| TASK DETAILS |
A word-for-word restatement of every record is required.

| DATA SHOWN |
········

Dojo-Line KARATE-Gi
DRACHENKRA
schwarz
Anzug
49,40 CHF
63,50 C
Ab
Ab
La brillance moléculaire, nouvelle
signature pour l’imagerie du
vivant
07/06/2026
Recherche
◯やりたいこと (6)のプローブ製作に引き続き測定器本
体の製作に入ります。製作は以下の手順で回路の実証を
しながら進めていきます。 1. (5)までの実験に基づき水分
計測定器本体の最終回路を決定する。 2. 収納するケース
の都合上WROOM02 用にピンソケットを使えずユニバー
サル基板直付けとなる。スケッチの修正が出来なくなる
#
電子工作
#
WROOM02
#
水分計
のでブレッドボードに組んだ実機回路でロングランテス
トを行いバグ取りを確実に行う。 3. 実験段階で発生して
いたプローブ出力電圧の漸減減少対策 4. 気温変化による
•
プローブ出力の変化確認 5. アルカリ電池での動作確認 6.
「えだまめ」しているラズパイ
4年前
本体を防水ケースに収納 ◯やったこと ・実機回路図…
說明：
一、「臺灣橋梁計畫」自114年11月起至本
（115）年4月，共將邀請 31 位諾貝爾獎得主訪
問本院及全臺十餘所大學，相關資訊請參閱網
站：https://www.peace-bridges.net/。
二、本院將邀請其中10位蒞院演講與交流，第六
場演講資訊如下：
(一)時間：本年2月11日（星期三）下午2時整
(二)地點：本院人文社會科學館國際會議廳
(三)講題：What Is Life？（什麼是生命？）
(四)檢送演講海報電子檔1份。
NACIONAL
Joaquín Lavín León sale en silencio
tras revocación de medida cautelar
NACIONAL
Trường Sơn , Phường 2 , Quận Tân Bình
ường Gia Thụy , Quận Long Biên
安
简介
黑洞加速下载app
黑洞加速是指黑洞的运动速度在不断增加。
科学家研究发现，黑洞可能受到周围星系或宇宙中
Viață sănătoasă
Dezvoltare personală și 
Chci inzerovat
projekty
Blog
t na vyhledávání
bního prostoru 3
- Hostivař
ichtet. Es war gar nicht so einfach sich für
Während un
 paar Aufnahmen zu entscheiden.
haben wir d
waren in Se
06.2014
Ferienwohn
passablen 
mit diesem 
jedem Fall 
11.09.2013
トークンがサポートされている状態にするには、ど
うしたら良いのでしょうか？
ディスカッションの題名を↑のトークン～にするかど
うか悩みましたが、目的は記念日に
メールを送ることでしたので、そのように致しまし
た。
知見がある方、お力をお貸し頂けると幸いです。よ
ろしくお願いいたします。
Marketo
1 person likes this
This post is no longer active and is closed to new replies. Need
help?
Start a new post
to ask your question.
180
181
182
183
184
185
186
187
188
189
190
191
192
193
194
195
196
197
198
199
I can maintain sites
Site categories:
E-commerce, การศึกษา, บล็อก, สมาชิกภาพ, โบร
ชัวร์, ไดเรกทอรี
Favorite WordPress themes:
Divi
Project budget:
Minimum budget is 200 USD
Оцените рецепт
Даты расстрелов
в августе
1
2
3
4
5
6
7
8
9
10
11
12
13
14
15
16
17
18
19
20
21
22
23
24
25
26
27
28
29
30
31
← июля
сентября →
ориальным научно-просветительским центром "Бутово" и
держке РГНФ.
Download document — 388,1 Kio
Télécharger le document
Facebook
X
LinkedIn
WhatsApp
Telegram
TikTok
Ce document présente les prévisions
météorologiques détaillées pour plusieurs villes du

········

| TASK RESPONSE |
Dojo-Line KARATE-Gi
DRACHENKRA
schwarz
Anzug
49,40 CHF
63,50 C
Ab
Ab
La brillance moléculaire, nouvelle
signature pour l’imagerie du
vivant
07/06/2026
Recherche
◯やりたいこと (6)のプローブ製作に引き続き測定器本
体の製作に入ります。製作は以下の手順で回路の実証を
しながら進めていきます。 1. (5)までの実験に基づき水分
計測定器本体の最終回路を決定する。 2. 収納するケース
の都合上WROOM02 用にピンソケットを使えずユニバー
サル基板直付けとなる。スケッチの修正が出来なくなる
#
電子工作
#
WROOM02
#
水分計
のでブレッドボードに組んだ実機回路でロングランテス
トを行いバグ取りを確実に行う。 3. 実験段階で発生して
いたプローブ出力電圧の漸減減少対策 4. 気温変化による
•
プローブ出力の変化確認 5. アルカリ電池での動作確認 6.
「えだまめ」しているラズパイ
4年前
本体を防水ケースに収納 ◯やったこと ・実機回路図…
說明：
一、「臺灣橋梁計畫」自114年11月起至本
（115）年4月，共將邀請 31 位諾貝爾獎得主訪
問本院及全臺十餘所大學，相關資訊請參閱網
站：https://www.peace-bridges.net/。
二、本院將邀請其中10位蒞院演講與交流，第六
場演講資訊如下：
(一)時間：本年2月11日（星期三）下午2時整
(二)地點：本院人文社會科學館國際會議廳
(三)講題：What Is Life？（什麼是生命？）
(四)檢送演講海報電子檔1份。
NACIONAL
Joaquín Lavín León sale en silencio
tras revocación de medida cautelar
NACIONAL
Trường Sơn , Phường 2 , Quận Tân Bình
ường Gia Thụy , Quận Long Biên
安
简介
黑洞加速下载app
黑洞加速是指黑洞的运动速度在不断增加。
科学家研究发现，黑洞可能受到周围星系或宇宙中
Viață sănătoasă
Dezvoltare personală și 
Chci inzerovat
projekty
Blog
t na vyhledávání
bního prostoru 3
- Hostivař
ichtet. Es war gar nicht so einfach sich für
Während un
 paar Aufnahmen zu entscheiden.
haben wir d
waren in Se
06.2014
Ferienwohn
passablen 
mit diesem 
jedem Fall 
11.09.2013
トークンがサポートされている状態にするには、ど
うしたら良いのでしょうか？
ディスカッションの題名を↑のトークン～にするかど
うか悩みましたが、目的は記念日に
メールを送ることでしたので、そのように致しまし
た。
知見がある方、お力をお貸し頂けると幸いです。よ
ろしくお願いいたします。
Marketo
1 person likes this
This post is no longer active and is closed to new replies. Need
help?
Start a new post
to ask your question.
180
181
182
183
184
185
186
187
188
189
190
191
192
193
194
195
196
197
198
199
I can maintain sites
Site categories:
E-commerce, การศึกษา, บล็อก, สมาชิกภาพ, โบร
ชัวร์, ไดเรกทอรี
Favorite WordPress themes:
Divi
Project budget:
Minimum budget is 200 USD
Оцените рецепт
Даты расстрелов
в августе
1
2
3
4
5
6
7
8
9
10
11
12
13
14
15
16
17
18
19
20
21
22
23
24
25
26
27
28
29
30
31
← июля
сентября →
ориальным научно-просветительским центром "Бутово" и
держке РГНФ.
Download document — 388,1 Kio
Télécharger le document
Facebook
X
LinkedIn
WhatsApp
Telegram
TikTok
Ce document présente les prévisions
météorologiques détaillées pour plusieurs villes du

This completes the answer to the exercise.